[WHAT IS EXPECTED]:
Can you give these lines again, changing every "catalogue" to "catalog" and keeping everything else the same?

[EXCERPTED DATA]:
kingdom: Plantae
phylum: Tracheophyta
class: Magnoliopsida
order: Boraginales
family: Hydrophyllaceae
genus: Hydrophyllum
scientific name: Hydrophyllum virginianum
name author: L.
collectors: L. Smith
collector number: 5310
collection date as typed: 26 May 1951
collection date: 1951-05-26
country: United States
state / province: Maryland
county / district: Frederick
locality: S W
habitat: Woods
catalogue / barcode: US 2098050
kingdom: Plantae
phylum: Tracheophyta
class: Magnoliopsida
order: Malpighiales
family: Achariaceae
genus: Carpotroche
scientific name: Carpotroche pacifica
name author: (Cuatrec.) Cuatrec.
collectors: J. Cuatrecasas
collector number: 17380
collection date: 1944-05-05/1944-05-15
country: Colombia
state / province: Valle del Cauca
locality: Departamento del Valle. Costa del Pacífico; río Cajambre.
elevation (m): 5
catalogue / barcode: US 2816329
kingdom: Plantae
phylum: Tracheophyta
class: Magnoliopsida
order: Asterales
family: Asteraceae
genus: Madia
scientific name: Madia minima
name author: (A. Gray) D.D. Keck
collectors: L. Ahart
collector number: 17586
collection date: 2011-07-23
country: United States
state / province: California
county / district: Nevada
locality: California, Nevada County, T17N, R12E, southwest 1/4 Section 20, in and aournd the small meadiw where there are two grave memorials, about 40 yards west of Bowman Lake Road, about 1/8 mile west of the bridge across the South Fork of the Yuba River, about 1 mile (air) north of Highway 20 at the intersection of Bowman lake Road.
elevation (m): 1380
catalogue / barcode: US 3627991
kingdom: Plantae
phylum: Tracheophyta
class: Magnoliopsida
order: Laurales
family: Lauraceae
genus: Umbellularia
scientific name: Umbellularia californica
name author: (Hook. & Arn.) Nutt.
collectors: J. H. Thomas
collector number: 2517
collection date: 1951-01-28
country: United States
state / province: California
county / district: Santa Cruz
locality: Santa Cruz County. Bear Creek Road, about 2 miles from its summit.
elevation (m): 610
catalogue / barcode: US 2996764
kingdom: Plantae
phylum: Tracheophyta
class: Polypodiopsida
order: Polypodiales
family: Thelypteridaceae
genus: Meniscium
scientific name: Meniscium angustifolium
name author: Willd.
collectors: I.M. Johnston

[RESPONSE]:
kingdom: Plantae
phylum: Tracheophyta
class: Magnoliopsida
order: Boraginales
family: Hydrophyllaceae
genus: Hydrophyllum
scientific name: Hydrophyllum virginianum
name author: L.
collectors: L. Smith
collector number: 5310
collection date as typed: 26 May 1951
collection date: 1951-05-26
country: United States
state / province: Maryland
county / district: Frederick
locality: S W
habitat: Woods
catalog / barcode: US 2098050
kingdom: Plantae
phylum: Tracheophyta
class: Magnoliopsida
order: Malpighiales
family: Achariaceae
genus: Carpotroche
scientific name: Carpotroche pacifica
name author: (Cuatrec.) Cuatrec.
collectors: J. Cuatrecasas
collector number: 17380
collection date: 1944-05-05/1944-05-15
country: Colombia
state / province: Valle del Cauca
locality: Departamento del Valle. Costa del Pacífico; río Cajambre.
elevation (m): 5
catalog / barcode: US 2816329
kingdom: Plantae
phylum: Tracheophyta
class: Magnoliopsida
order: Asterales
family: Asteraceae
genus: Madia
scientific name: Madia minima
name author: (A. Gray) D.D. Keck
collectors: L. Ahart
collector number: 17586
collection date: 2011-07-23
country: United States
state / province: California
county / district: Nevada
locality: California, Nevada County, T17N, R12E, southwest 1/4 Section 20, in and aournd the small meadiw where there are two grave memorials, about 40 yards west of Bowman Lake Road, about 1/8 mile west of the bridge across the South Fork of the Yuba River, about 1 mile (air) north of Highway 20 at the intersection of Bowman lake Road.
elevation (m): 1380
catalog / barcode: US 3627991
kingdom: Plantae
phylum: Tracheophyta
class: Magnoliopsida
order: Laurales
family: Lauraceae
genus: Umbellularia
scientific name: Umbellularia californica
name author: (Hook. & Arn.) Nutt.
collectors: J. H. Thomas
collector number: 2517
collection date: 1951-01-28
country: United States
state / province: California
county / district: Santa Cruz
locality: Santa Cruz County. Bear Creek Road, about 2 miles from its summit.
elevation (m): 610
catalog / barcode: US 2996764
kingdom: Plantae
phylum: Tracheophyta
class: Polypodiopsida
order: Polypodiales
family: Thelypteridaceae
genus: Meniscium
scientific name: Meniscium angustifolium
name author: Willd.
collectors: I.M. Johnston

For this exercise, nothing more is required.